■ Document passage ■
----

On December 16, 2015, J.P. Morgan gave the special committee its opinion that the Buyer Group's preliminary offer ($77.00 per ADS and $51.33 per ordinary share) was fair to Qihoo shareholders. SAC ¶ 63. J.P. Morgan's opinion was based on management projections provided to it by Alex Xu, Qihoo's co-CFO.[4] Id. ¶ 169. These projections (the J.P. Morgan projections”) contained a discounted cash flow (“DCF”) analysis supporting the Merger offer of $77/ADS. Id. ¶ 20. DCF valuations “project[] the future profit of a business and then discount[] that future profit (e.g, based on the time value of money) to derive the businesses] present value.” Id. ¶ 184. J.P. Morgan's DCF analysis valued Qihoo at $10,425 billion, id. ¶ 187,[5] and calculated the range of ADS equity values as between $68.43 and $91.61, Final proxy statement at 56.[6] The special committee and the Board approved the Merger the same day. SAC ¶ 64.

On December 18, 2015, the Board executed the Merger Agreement, Id. ¶ 75, Between January 11 and March 3, 2016, Qihoo published four successive versions of Proxy Materials (collectively, the “proxy materials”) that sought to persuade shareholders to vote for the Merger. Id. ¶ 81.[7] The proxy materials reported J.P. Morgan's DCF analysis, including its range of ADS equity values. Final proxy statement at 56-57.

Shareholders who wanted to exercise their appraisal rights under Section 238 of Cayman Islands Companies Law had to commit to doing so before the vote on the Merger. SAC ¶¶ 10307; see Altimeo III, 2023 WL 2585942, at *23 n.21. Three Qihoo securityholders-Blackwell Partners LLC-Series A, Crown Managed Accounts SPC, and Maso Capital Investments Limited (the “Dissenters”)-initiated such an action in the Cayman Islands (the “appraisal action”). SAC ¶ 153. Plaintiffs in this action did not.

On March 30, 2016, the shareholders voted on the Go-Private Merger. Id. ¶ 101. For the Merger to pass, at least two thirds of the voting rights of the shares present and voting in person or by proxy had to vote for it. Id. ¶ 99. Approximately 99.8% of the total votes cast at the meeting were in favor of the Merger, thereby approving it. Id. ¶ 101. Pursuant to its terms, the Merger closed on July 15, 2016, at which point each share was exchanged for the right to receive $51.33 and each issued and outstanding ADS represented the right to receive $77. Id. ¶¶ 4, 108.

----

■ Raw data ■
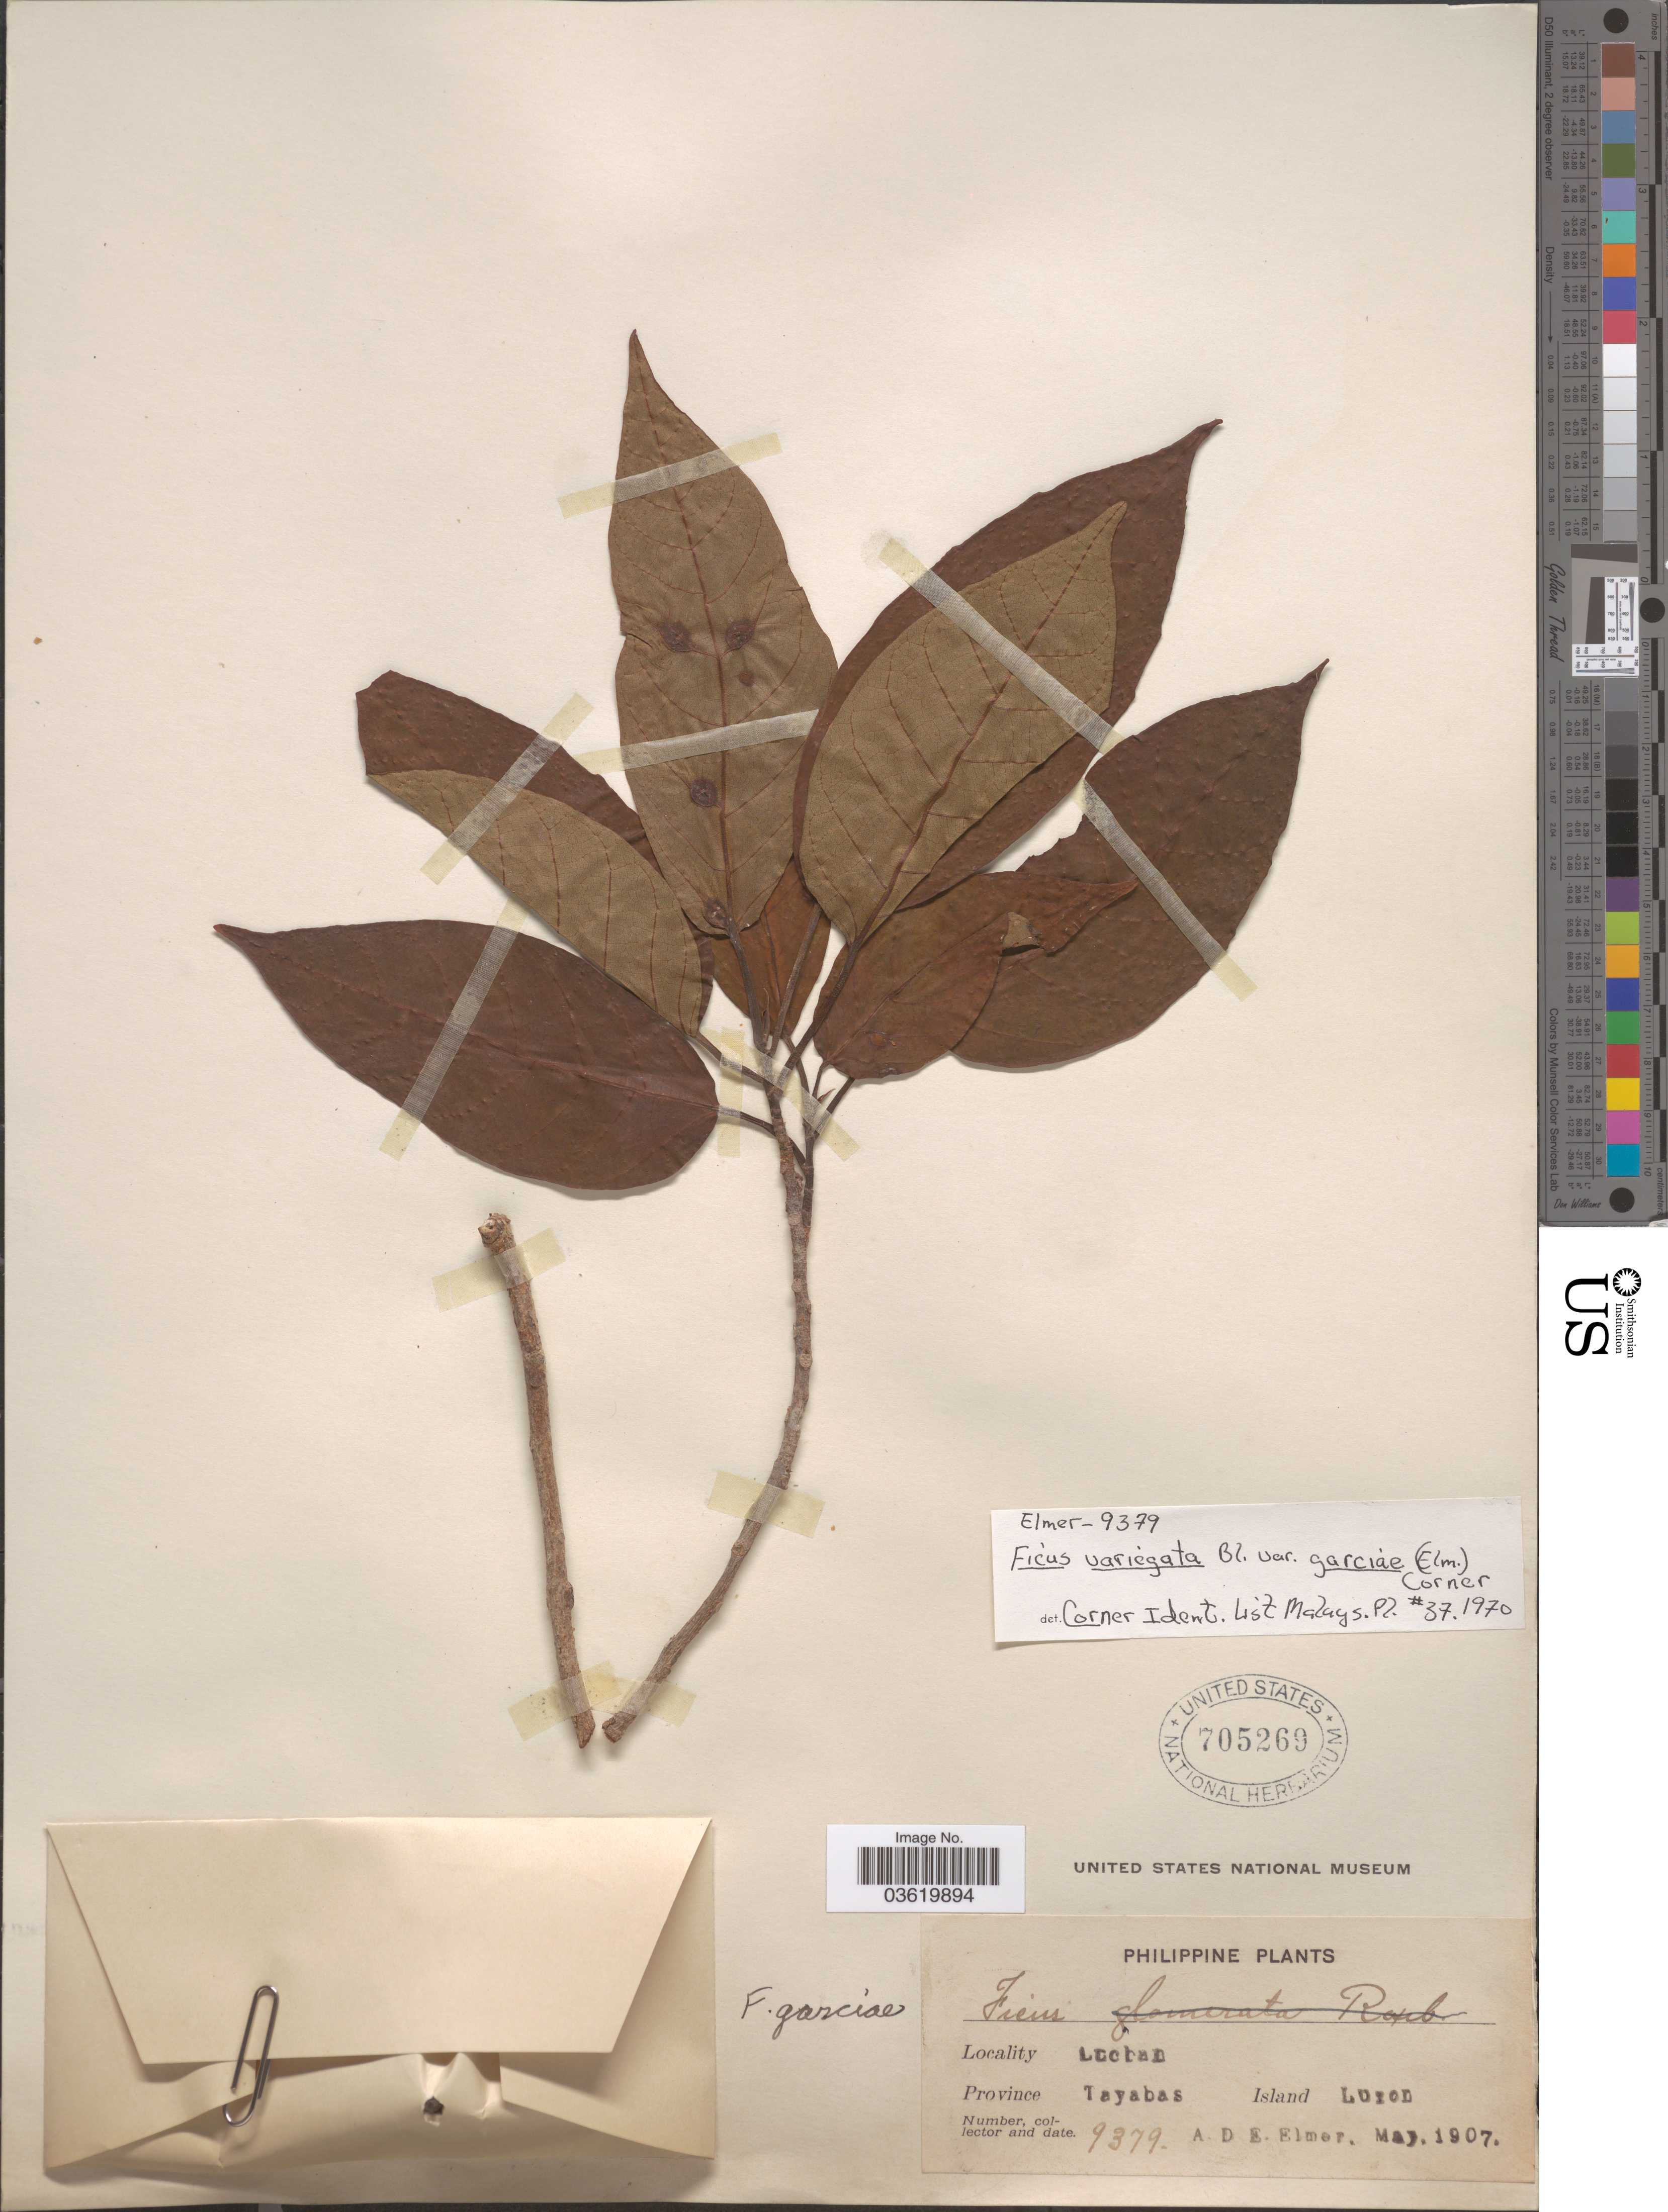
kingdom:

----

■ Your goal ■
Write what comes next in the passage on the Qihoo go-private merger, starting after its final sentence. The lines have no role here.

■ Reply to the exercise ■
B. Procedural History

On August 14, 2020, this Court granted Qihoo and Chen's motion to dismiss the FAC for failure to state a claim under Federal Rules of Civil Procedure 12(b)(6) and 9(b). See Altimeo Asset Mgmt. v. Qihoo 360 Tech. Co.,No. 19 Civ. 10067 (PAE), 2020 WL 4734989 (S.D.N.Y. Aug. 14, 2020) pAltimeo P), vacated and remanded, 19 F.4th 145 (2d Cir. 2021) QAltimeo IP). The Court held that the FAC did not plausibly allege “that defendants, as of the Merger, had in place a concrete plan to relist,” which was the factual premise on which its “claims of material misrepresentations and omissions all turn.” Id. at *17. On November 24, 2021, the Second Circuit vacated the dismissal and remanded. See Altimeo II, 19 F.4th. The Circuit held that the FAC alleged facts plausibly supporting the inference that, as of the shareholder plan to approve the Go-Private Merger, defendants had had an undisclosed plan in place to relist. Id. at 149-51.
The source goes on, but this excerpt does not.